(Excerpts from a dataset)
:::::

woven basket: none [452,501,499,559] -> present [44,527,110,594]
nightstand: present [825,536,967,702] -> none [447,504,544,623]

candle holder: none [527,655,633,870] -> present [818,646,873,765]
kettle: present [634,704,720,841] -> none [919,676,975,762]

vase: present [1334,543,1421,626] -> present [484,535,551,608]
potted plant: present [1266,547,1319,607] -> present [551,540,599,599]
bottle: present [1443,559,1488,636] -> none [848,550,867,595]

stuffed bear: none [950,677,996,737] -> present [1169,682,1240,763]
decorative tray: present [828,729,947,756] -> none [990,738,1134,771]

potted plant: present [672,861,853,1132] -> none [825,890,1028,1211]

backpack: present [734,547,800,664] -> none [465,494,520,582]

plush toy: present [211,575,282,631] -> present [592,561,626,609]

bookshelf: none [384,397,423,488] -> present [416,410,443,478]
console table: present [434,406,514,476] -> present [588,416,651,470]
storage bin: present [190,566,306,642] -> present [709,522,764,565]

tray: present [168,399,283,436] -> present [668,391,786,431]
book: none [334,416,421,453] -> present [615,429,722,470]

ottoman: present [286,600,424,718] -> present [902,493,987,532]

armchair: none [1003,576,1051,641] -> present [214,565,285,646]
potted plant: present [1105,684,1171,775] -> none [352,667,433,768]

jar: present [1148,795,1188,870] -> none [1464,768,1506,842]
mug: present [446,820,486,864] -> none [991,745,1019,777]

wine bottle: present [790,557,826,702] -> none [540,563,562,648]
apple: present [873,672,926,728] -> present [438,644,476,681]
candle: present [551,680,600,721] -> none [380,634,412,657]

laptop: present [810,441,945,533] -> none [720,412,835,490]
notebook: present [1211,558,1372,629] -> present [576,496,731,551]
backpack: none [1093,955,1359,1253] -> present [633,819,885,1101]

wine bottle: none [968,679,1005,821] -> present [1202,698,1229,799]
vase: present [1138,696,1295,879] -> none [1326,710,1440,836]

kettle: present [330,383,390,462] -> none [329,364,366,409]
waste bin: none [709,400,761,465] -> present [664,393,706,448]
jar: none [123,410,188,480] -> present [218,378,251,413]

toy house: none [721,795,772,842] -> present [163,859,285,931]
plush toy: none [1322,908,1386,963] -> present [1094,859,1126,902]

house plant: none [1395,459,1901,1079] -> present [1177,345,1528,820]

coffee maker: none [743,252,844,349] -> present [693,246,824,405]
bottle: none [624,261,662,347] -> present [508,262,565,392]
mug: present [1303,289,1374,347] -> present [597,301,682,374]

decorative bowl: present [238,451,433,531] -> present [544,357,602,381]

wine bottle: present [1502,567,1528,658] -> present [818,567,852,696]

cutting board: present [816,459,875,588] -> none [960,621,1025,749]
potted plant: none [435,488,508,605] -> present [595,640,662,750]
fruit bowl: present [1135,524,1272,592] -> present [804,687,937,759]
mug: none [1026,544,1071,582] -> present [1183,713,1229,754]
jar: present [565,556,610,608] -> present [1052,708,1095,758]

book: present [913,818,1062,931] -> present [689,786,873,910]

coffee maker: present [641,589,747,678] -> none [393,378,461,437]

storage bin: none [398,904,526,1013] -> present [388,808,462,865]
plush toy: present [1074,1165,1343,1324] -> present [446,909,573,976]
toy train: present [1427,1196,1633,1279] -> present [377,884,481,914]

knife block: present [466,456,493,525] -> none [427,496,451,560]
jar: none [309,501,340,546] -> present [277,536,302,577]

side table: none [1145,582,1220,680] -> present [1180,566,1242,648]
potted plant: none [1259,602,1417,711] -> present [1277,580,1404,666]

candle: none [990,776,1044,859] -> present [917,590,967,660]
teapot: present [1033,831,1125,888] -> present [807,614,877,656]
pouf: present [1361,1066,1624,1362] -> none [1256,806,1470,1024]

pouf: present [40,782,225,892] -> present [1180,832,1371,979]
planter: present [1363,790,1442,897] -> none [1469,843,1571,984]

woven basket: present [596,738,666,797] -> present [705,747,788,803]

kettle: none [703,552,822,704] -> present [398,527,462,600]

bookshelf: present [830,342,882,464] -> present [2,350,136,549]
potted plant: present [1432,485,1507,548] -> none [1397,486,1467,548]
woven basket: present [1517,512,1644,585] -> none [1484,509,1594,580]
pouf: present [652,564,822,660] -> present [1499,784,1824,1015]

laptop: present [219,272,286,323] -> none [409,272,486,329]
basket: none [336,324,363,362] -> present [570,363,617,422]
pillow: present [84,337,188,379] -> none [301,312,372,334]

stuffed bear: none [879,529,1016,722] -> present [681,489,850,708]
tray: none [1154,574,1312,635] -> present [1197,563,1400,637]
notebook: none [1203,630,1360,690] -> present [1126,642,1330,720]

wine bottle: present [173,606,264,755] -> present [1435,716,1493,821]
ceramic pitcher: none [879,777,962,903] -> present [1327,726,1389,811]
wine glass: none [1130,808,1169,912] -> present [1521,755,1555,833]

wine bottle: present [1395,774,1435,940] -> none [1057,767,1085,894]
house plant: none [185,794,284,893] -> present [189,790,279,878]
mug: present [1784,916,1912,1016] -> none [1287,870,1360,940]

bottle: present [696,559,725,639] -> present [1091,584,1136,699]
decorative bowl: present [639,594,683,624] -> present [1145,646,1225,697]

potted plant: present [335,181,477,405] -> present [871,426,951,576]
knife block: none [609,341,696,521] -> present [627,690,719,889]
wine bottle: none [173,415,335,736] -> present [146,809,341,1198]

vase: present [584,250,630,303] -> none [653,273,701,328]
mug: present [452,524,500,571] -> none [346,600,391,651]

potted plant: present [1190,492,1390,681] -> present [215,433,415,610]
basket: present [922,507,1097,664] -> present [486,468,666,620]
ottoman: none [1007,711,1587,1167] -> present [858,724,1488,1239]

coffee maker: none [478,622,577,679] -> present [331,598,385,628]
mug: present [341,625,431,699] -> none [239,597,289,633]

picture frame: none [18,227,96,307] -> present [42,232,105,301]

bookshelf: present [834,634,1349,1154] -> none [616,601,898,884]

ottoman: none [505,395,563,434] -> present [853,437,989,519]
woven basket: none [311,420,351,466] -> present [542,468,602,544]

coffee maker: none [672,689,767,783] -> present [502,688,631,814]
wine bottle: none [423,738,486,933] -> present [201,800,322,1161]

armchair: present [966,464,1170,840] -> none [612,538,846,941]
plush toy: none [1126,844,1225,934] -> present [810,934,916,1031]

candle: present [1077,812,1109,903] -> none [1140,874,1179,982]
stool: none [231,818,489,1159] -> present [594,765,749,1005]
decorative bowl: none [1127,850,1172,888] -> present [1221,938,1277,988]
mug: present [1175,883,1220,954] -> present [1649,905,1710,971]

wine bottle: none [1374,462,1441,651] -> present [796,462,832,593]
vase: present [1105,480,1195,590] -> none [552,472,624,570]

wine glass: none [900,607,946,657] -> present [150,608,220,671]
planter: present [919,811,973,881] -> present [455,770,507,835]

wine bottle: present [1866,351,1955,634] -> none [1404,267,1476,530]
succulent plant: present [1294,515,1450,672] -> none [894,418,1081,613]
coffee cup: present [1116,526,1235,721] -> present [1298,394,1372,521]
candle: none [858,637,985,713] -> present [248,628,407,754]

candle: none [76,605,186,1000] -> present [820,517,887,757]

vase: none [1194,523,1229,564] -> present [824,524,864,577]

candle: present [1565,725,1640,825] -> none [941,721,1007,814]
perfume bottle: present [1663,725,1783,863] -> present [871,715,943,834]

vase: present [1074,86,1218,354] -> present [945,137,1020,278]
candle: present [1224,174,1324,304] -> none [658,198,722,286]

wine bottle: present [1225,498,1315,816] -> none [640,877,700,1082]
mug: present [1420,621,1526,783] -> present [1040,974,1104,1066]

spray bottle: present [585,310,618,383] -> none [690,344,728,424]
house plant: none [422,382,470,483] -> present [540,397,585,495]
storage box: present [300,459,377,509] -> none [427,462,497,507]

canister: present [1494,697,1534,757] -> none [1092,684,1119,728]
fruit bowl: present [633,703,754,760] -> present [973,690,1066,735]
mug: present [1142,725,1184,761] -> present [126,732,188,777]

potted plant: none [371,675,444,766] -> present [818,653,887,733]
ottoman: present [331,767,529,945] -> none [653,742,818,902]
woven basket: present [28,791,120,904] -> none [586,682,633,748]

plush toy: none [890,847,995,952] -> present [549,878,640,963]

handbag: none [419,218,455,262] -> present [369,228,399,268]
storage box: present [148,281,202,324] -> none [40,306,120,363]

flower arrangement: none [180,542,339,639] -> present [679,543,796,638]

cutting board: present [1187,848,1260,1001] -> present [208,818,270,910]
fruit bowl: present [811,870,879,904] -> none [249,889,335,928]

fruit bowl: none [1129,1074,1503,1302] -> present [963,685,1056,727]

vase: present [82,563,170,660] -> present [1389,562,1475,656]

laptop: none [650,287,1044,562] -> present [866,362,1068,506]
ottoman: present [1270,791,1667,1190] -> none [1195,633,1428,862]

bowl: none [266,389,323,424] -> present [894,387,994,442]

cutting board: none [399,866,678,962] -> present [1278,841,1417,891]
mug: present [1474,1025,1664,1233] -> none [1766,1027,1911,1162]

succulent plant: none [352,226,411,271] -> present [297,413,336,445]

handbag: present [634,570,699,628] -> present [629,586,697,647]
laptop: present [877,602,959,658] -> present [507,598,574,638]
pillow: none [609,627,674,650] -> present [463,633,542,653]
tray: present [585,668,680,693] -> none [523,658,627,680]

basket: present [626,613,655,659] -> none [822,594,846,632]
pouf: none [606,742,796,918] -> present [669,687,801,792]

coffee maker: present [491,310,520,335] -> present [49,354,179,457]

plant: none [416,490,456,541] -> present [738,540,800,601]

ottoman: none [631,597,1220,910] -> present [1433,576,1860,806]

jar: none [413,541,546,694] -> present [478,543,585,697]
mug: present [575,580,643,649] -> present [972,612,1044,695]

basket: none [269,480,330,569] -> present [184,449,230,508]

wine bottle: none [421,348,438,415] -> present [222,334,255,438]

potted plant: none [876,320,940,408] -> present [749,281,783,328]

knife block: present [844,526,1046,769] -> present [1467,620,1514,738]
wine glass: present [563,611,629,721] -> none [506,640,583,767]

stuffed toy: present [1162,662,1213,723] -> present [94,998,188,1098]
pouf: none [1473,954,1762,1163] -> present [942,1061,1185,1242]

:::::

### Job
Copy out, exactly and alone, the lines of the entries above between the ones holding "woven basket: present [28,791,120,904]" and "bowl: none [266,389,323,424]", inclusive.

### Response
woven basket: present [28,791,120,904] -> none [586,682,633,748]

plush toy: none [890,847,995,952] -> present [549,878,640,963]

handbag: none [419,218,455,262] -> present [369,228,399,268]
storage box: present [148,281,202,324] -> none [40,306,120,363]

flower arrangement: none [180,542,339,639] -> present [679,543,796,638]

cutting board: present [1187,848,1260,1001] -> present [208,818,270,910]
fruit bowl: present [811,870,879,904] -> none [249,889,335,928]

fruit bowl: none [1129,1074,1503,1302] -> present [963,685,1056,727]

vase: present [82,563,170,660] -> present [1389,562,1475,656]

laptop: none [650,287,1044,562] -> present [866,362,1068,506]
ottoman: present [1270,791,1667,1190] -> none [1195,633,1428,862]

bowl: none [266,389,323,424] -> present [894,387,994,442]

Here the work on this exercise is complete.